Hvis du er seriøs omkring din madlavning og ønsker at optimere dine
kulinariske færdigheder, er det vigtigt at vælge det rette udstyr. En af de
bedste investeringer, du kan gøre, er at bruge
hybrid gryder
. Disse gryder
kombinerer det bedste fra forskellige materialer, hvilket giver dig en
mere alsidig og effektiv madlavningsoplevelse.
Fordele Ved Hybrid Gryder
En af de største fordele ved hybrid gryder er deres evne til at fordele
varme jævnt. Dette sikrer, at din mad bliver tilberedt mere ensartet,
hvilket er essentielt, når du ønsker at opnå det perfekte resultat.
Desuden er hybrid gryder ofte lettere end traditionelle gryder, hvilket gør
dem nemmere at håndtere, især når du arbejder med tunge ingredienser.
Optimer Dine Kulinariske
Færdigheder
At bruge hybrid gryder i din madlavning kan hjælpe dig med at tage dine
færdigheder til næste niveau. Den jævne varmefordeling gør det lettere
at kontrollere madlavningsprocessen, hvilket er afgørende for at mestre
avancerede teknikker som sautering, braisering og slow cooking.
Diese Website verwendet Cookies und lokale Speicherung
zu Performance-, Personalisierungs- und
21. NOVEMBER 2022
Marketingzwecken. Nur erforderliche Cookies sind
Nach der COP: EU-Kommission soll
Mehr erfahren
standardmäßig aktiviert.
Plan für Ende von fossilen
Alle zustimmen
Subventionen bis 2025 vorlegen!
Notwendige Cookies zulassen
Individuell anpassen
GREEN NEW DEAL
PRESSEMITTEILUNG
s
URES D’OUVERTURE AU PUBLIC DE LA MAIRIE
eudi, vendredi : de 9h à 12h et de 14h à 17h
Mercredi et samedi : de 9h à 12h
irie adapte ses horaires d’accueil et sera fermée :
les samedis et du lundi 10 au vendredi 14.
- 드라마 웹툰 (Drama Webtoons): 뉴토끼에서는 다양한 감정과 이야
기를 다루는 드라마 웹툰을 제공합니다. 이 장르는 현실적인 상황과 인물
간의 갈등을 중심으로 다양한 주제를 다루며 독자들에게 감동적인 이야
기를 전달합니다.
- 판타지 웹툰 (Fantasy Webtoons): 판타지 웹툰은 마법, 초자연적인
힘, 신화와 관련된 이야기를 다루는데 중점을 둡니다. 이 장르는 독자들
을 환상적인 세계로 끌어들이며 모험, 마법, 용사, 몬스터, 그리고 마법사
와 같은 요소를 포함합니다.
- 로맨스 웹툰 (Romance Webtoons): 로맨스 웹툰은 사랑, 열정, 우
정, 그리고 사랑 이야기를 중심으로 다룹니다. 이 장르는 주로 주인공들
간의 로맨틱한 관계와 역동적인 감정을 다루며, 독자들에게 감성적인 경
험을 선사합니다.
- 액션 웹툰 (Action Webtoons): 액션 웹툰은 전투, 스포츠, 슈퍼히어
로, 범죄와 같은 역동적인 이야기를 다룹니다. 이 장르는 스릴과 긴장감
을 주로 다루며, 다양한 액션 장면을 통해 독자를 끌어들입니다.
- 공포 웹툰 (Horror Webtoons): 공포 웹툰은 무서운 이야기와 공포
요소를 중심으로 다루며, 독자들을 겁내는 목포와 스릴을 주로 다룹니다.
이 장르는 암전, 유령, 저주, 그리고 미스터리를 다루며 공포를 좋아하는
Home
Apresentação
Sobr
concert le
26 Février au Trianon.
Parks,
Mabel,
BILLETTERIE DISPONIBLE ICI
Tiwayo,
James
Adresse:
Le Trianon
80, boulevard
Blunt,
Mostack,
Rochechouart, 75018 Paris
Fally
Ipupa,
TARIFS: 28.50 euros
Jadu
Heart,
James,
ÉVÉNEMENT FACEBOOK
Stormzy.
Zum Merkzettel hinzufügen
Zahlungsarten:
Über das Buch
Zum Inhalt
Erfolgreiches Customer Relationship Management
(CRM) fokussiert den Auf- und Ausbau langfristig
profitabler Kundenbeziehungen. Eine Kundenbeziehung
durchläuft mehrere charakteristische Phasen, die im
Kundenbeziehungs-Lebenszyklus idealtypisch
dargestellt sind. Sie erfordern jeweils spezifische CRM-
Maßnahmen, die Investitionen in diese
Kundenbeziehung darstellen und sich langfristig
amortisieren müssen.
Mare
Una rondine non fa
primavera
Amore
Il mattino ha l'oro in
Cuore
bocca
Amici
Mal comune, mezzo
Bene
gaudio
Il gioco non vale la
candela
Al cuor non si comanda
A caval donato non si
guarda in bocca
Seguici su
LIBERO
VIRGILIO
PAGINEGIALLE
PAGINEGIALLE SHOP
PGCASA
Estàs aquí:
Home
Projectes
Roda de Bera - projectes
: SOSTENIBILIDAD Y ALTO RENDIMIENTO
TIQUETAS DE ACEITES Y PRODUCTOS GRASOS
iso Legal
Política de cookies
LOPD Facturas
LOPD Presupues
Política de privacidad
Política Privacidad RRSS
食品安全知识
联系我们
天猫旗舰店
────────────────────────────────────────
Problem description: Retype the records exactly.

The answer:
Hvis du er seriøs omkring din madlavning og ønsker at optimere dine
kulinariske færdigheder, er det vigtigt at vælge det rette udstyr. En af de
bedste investeringer, du kan gøre, er at bruge
hybrid gryder
. Disse gryder
kombinerer det bedste fra forskellige materialer, hvilket giver dig en
mere alsidig og effektiv madlavningsoplevelse.
Fordele Ved Hybrid Gryder
En af de største fordele ved hybrid gryder er deres evne til at fordele
varme jævnt. Dette sikrer, at din mad bliver tilberedt mere ensartet,
hvilket er essentielt, når du ønsker at opnå det perfekte resultat.
Desuden er hybrid gryder ofte lettere end traditionelle gryder, hvilket gør
dem nemmere at håndtere, især når du arbejder med tunge ingredienser.
Optimer Dine Kulinariske
Færdigheder
At bruge hybrid gryder i din madlavning kan hjælpe dig med at tage dine
færdigheder til næste niveau. Den jævne varmefordeling gør det lettere
at kontrollere madlavningsprocessen, hvilket er afgørende for at mestre
avancerede teknikker som sautering, braisering og slow cooking.
Diese Website verwendet Cookies und lokale Speicherung
zu Performance-, Personalisierungs- und
21. NOVEMBER 2022
Marketingzwecken. Nur erforderliche Cookies sind
Nach der COP: EU-Kommission soll
Mehr erfahren
standardmäßig aktiviert.
Plan für Ende von fossilen
Alle zustimmen
Subventionen bis 2025 vorlegen!
Notwendige Cookies zulassen
Individuell anpassen
GREEN NEW DEAL
PRESSEMITTEILUNG
s
URES D’OUVERTURE AU PUBLIC DE LA MAIRIE
eudi, vendredi : de 9h à 12h et de 14h à 17h
Mercredi et samedi : de 9h à 12h
irie adapte ses horaires d’accueil et sera fermée :
les samedis et du lundi 10 au vendredi 14.
- 드라마 웹툰 (Drama Webtoons): 뉴토끼에서는 다양한 감정과 이야
기를 다루는 드라마 웹툰을 제공합니다. 이 장르는 현실적인 상황과 인물
간의 갈등을 중심으로 다양한 주제를 다루며 독자들에게 감동적인 이야
기를 전달합니다.
- 판타지 웹툰 (Fantasy Webtoons): 판타지 웹툰은 마법, 초자연적인
힘, 신화와 관련된 이야기를 다루는데 중점을 둡니다. 이 장르는 독자들
을 환상적인 세계로 끌어들이며 모험, 마법, 용사, 몬스터, 그리고 마법사
와 같은 요소를 포함합니다.
- 로맨스 웹툰 (Romance Webtoons): 로맨스 웹툰은 사랑, 열정, 우
정, 그리고 사랑 이야기를 중심으로 다룹니다. 이 장르는 주로 주인공들
간의 로맨틱한 관계와 역동적인 감정을 다루며, 독자들에게 감성적인 경
험을 선사합니다.
- 액션 웹툰 (Action Webtoons): 액션 웹툰은 전투, 스포츠, 슈퍼히어
로, 범죄와 같은 역동적인 이야기를 다룹니다. 이 장르는 스릴과 긴장감
을 주로 다루며, 다양한 액션 장면을 통해 독자를 끌어들입니다.
- 공포 웹툰 (Horror Webtoons): 공포 웹툰은 무서운 이야기와 공포
요소를 중심으로 다루며, 독자들을 겁내는 목포와 스릴을 주로 다룹니다.
이 장르는 암전, 유령, 저주, 그리고 미스터리를 다루며 공포를 좋아하는
Home
Apresentação
Sobr
concert le
26 Février au Trianon.
Parks,
Mabel,
BILLETTERIE DISPONIBLE ICI
Tiwayo,
James
Adresse:
Le Trianon
80, boulevard
Blunt,
Mostack,
Rochechouart, 75018 Paris
Fally
Ipupa,
TARIFS: 28.50 euros
Jadu
Heart,
James,
ÉVÉNEMENT FACEBOOK
Stormzy.
Zum Merkzettel hinzufügen
Zahlungsarten:
Über das Buch
Zum Inhalt
Erfolgreiches Customer Relationship Management
(CRM) fokussiert den Auf- und Ausbau langfristig
profitabler Kundenbeziehungen. Eine Kundenbeziehung
durchläuft mehrere charakteristische Phasen, die im
Kundenbeziehungs-Lebenszyklus idealtypisch
dargestellt sind. Sie erfordern jeweils spezifische CRM-
Maßnahmen, die Investitionen in diese
Kundenbeziehung darstellen und sich langfristig
amortisieren müssen.
Mare
Una rondine non fa
primavera
Amore
Il mattino ha l'oro in
Cuore
bocca
Amici
Mal comune, mezzo
Bene
gaudio
Il gioco non vale la
candela
Al cuor non si comanda
A caval donato non si
guarda in bocca
Seguici su
LIBERO
VIRGILIO
PAGINEGIALLE
PAGINEGIALLE SHOP
PGCASA
Estàs aquí:
Home
Projectes
Roda de Bera - projectes
: SOSTENIBILIDAD Y ALTO RENDIMIENTO
TIQUETAS DE ACEITES Y PRODUCTOS GRASOS
iso Legal
Política de cookies
LOPD Facturas
LOPD Presupues
Política de privacidad
Política Privacidad RRSS
食品安全知识
联系我们
天猫旗舰店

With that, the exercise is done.